(Data excerpts):
____________________
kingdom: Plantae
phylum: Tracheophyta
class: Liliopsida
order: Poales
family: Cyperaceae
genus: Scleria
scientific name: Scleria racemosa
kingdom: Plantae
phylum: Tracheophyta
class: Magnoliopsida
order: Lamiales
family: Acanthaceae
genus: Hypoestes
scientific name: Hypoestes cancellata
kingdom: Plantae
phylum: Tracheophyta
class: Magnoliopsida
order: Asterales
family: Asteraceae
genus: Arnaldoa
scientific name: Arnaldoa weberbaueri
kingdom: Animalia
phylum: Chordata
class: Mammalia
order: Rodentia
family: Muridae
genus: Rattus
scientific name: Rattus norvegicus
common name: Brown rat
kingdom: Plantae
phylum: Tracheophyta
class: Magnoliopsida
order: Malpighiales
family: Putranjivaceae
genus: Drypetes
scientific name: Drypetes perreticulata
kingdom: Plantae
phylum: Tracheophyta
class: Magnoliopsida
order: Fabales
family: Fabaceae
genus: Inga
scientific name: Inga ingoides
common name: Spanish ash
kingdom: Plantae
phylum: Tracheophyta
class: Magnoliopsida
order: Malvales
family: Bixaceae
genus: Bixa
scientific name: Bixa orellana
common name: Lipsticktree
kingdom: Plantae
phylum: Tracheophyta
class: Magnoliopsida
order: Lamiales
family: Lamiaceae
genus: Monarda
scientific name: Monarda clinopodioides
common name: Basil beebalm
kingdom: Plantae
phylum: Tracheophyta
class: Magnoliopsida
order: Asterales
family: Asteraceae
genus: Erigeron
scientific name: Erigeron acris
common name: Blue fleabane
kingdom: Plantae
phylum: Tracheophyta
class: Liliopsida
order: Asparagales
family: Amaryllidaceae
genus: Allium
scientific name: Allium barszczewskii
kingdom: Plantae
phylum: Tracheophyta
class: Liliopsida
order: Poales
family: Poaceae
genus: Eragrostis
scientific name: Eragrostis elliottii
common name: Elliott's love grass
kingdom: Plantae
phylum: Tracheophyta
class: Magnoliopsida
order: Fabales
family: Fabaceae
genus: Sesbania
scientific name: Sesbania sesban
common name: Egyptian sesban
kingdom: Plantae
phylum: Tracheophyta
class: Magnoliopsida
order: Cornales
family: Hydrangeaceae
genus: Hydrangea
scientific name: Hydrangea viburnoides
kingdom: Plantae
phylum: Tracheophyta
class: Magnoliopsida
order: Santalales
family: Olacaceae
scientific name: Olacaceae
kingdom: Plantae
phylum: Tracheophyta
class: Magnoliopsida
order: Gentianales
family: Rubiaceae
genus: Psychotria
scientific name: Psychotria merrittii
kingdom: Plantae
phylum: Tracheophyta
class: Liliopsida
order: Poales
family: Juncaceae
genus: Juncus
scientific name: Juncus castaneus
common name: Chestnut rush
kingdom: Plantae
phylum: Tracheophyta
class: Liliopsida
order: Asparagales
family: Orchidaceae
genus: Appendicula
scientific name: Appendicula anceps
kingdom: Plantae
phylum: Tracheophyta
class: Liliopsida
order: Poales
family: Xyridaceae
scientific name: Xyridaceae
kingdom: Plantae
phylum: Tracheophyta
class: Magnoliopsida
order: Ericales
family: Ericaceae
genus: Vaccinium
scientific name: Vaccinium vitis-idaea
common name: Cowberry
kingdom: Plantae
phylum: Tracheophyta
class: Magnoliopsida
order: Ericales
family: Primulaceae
____________________
Lay out the data as a numbered list, from its first line through the line holding "scientific name: Hypoestes cancellata", inclusive. Leave out any blank lines.

(RESULT OF THE TASK):
1. kingdom: Plantae
2. phylum: Tracheophyta
3. class: Liliopsida
4. order: Poales
5. family: Cyperaceae
6. genus: Scleria
7. scientific name: Scleria racemosa
8. kingdom: Plantae
9. phylum: Tracheophyta
10. class: Magnoliopsida
11. order: Lamiales
12. family: Acanthaceae
13. genus: Hypoestes
14. scientific name: Hypoestes cancellata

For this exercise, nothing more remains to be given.